**PROBLEM TO SOLVE:**
When the line with "Whole-slide image, H&E stain —" appears below, start repeating lines exactly, and keep going through the line with "Reviewer comment on"; add nothing outside that span.

**DATASET CONTENT:**
..............................
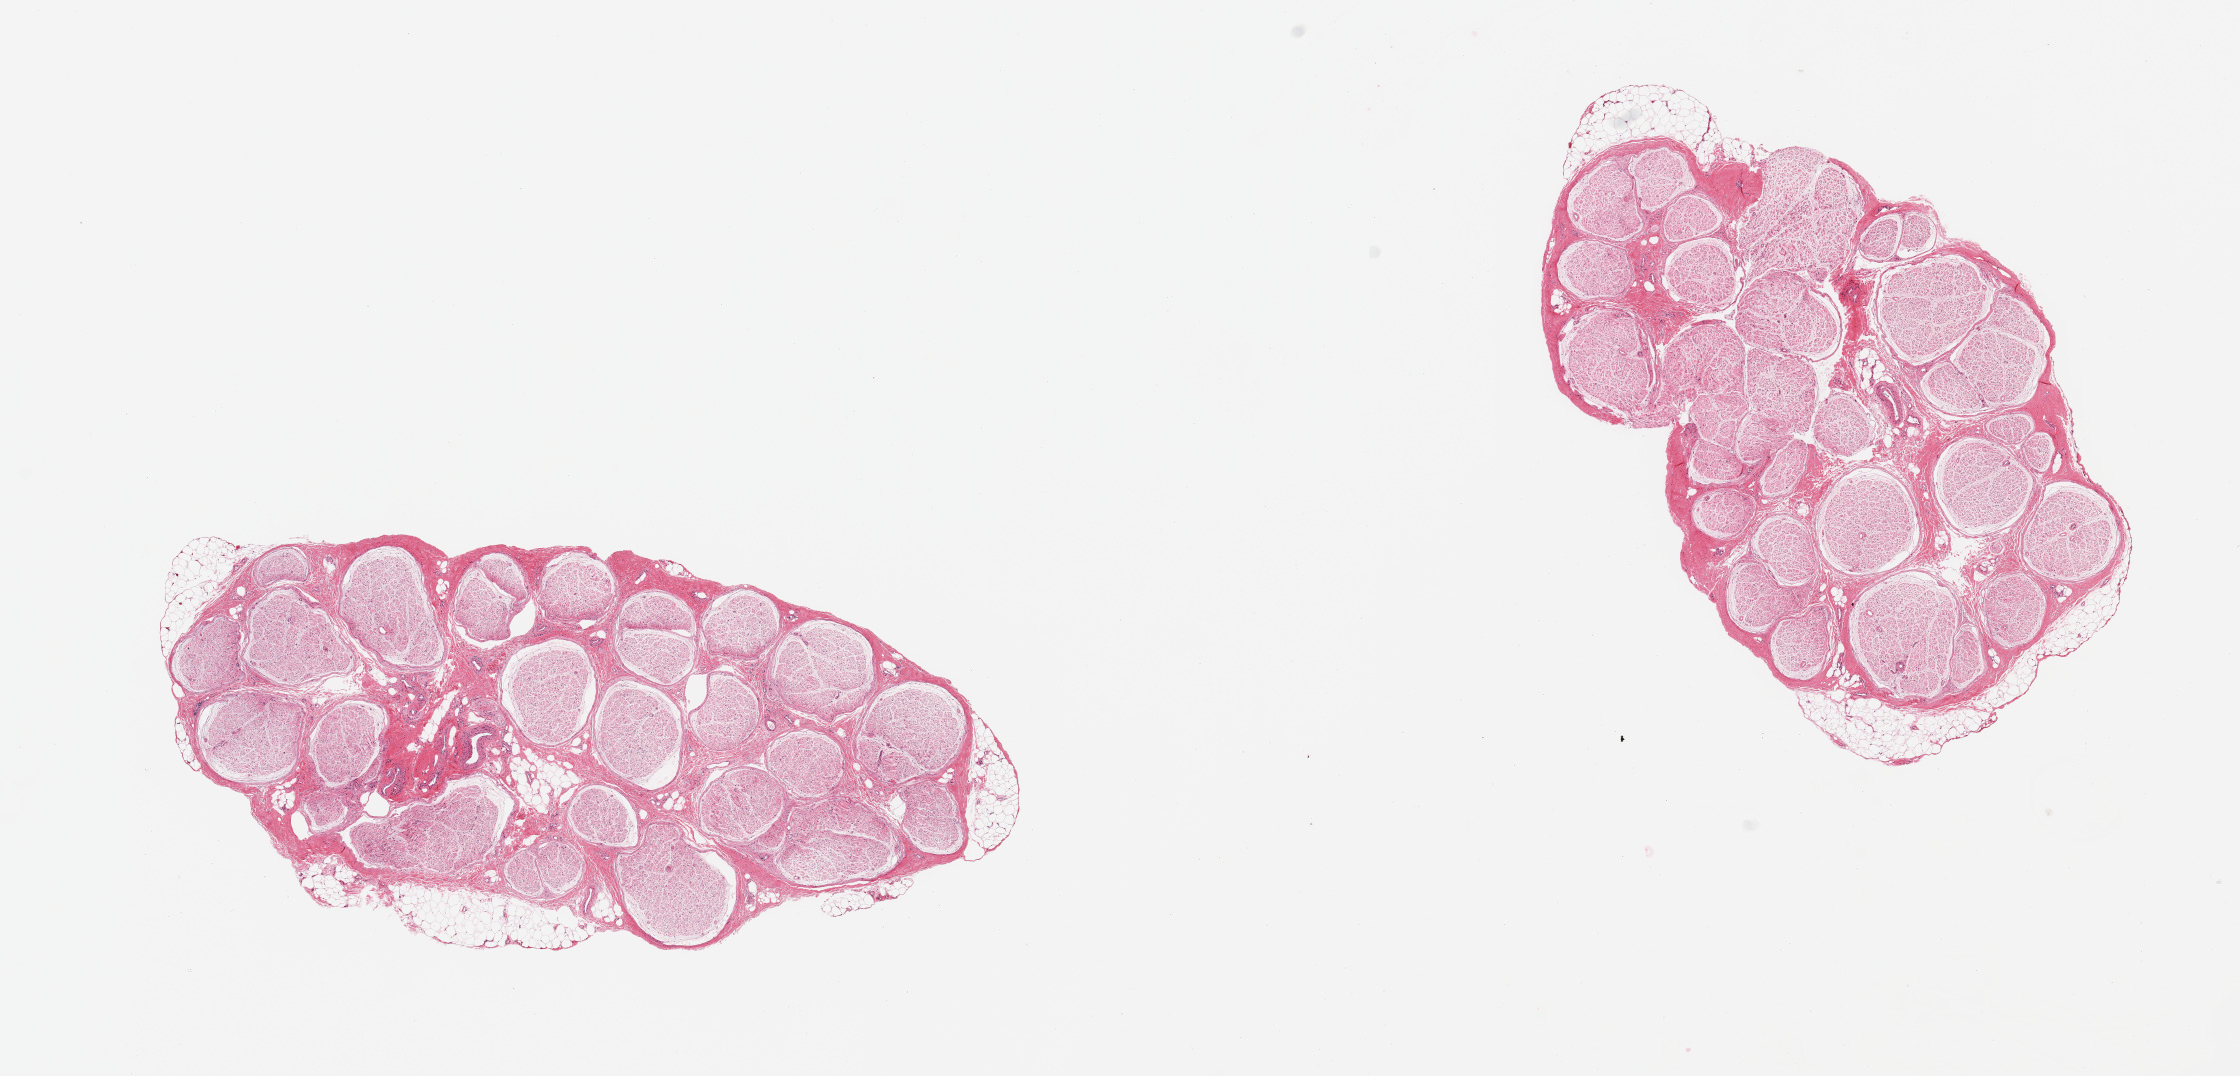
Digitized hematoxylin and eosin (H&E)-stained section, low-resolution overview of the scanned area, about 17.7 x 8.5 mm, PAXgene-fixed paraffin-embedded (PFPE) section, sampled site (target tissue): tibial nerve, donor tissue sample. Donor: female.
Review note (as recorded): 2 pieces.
..............................
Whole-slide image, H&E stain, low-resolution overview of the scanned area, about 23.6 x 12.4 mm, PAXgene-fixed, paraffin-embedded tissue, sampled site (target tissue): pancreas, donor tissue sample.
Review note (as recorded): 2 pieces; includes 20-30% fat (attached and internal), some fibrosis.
..............................
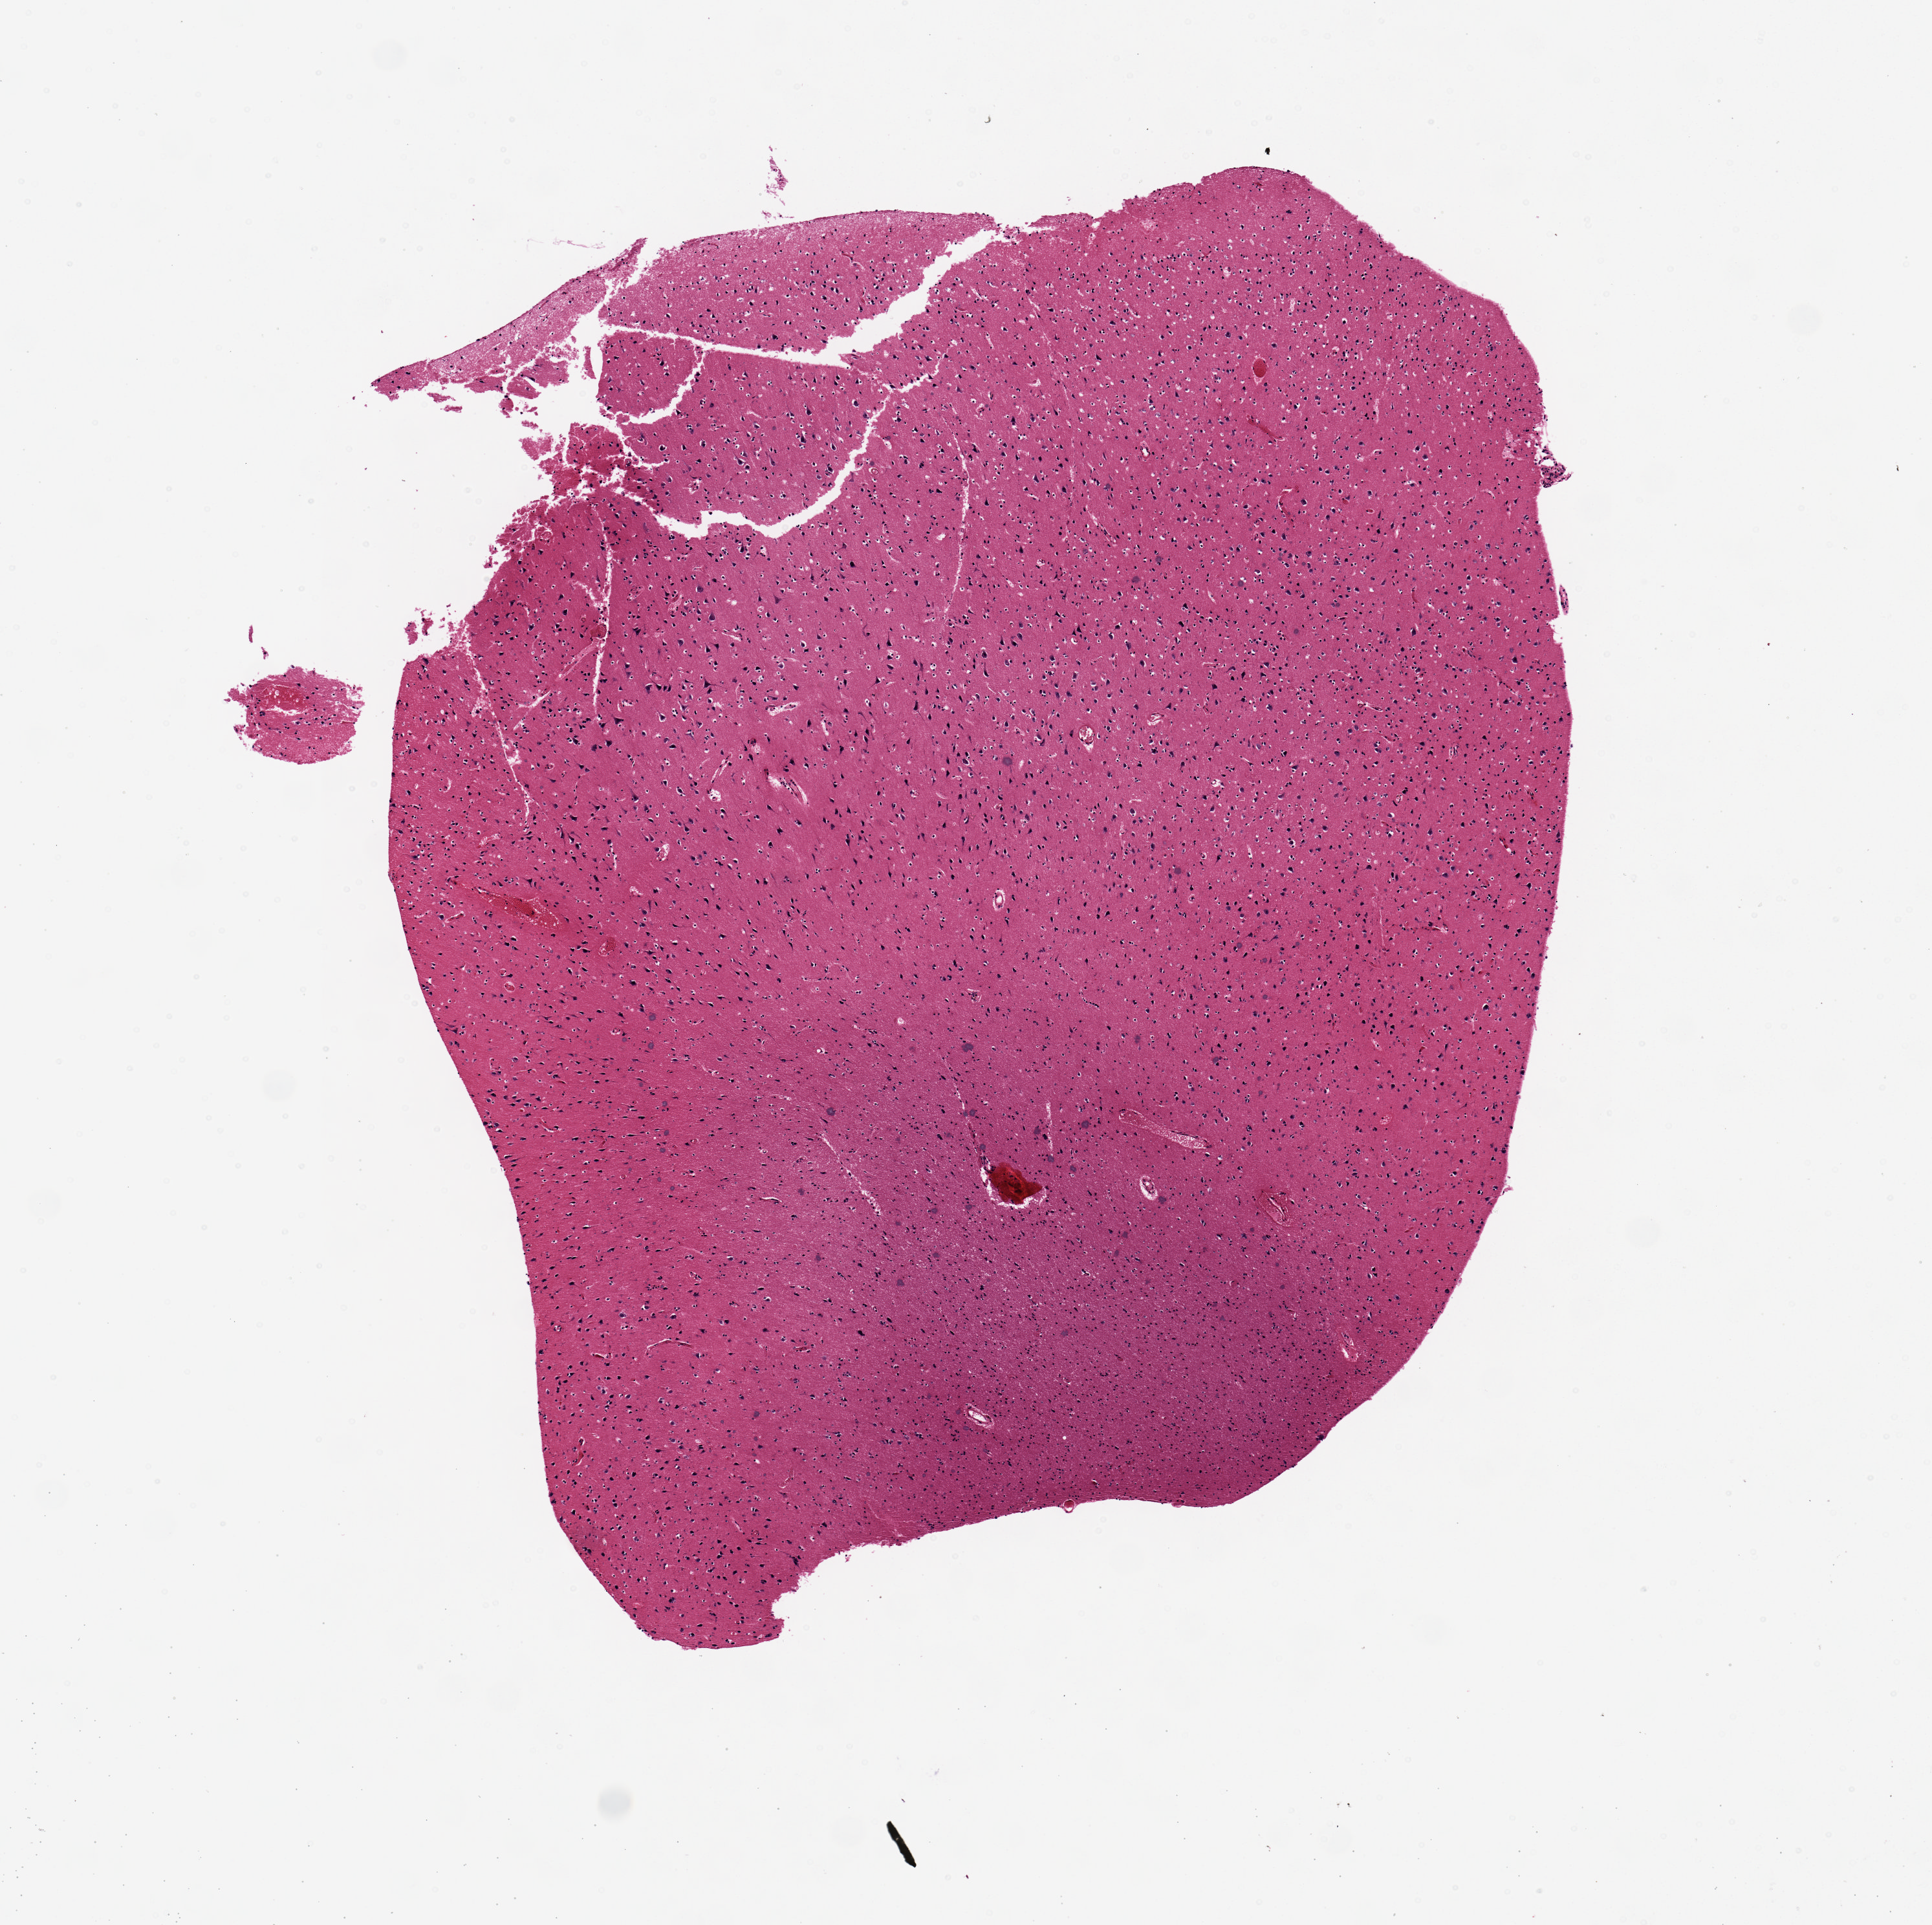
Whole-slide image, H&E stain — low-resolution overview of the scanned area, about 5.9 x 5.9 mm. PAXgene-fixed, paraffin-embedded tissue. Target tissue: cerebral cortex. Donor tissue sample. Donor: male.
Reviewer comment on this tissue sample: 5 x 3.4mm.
..............................
**SOLVED PROBLEM:**
Whole-slide image, H&E stain — low-resolution overview of the scanned area, about 5.9 x 5.9 mm. PAXgene-fixed, paraffin-embedded tissue. Target tissue: cerebral cortex. Donor tissue sample. Donor: male.
Reviewer comment on this tissue sample: 5 x 3.4mm.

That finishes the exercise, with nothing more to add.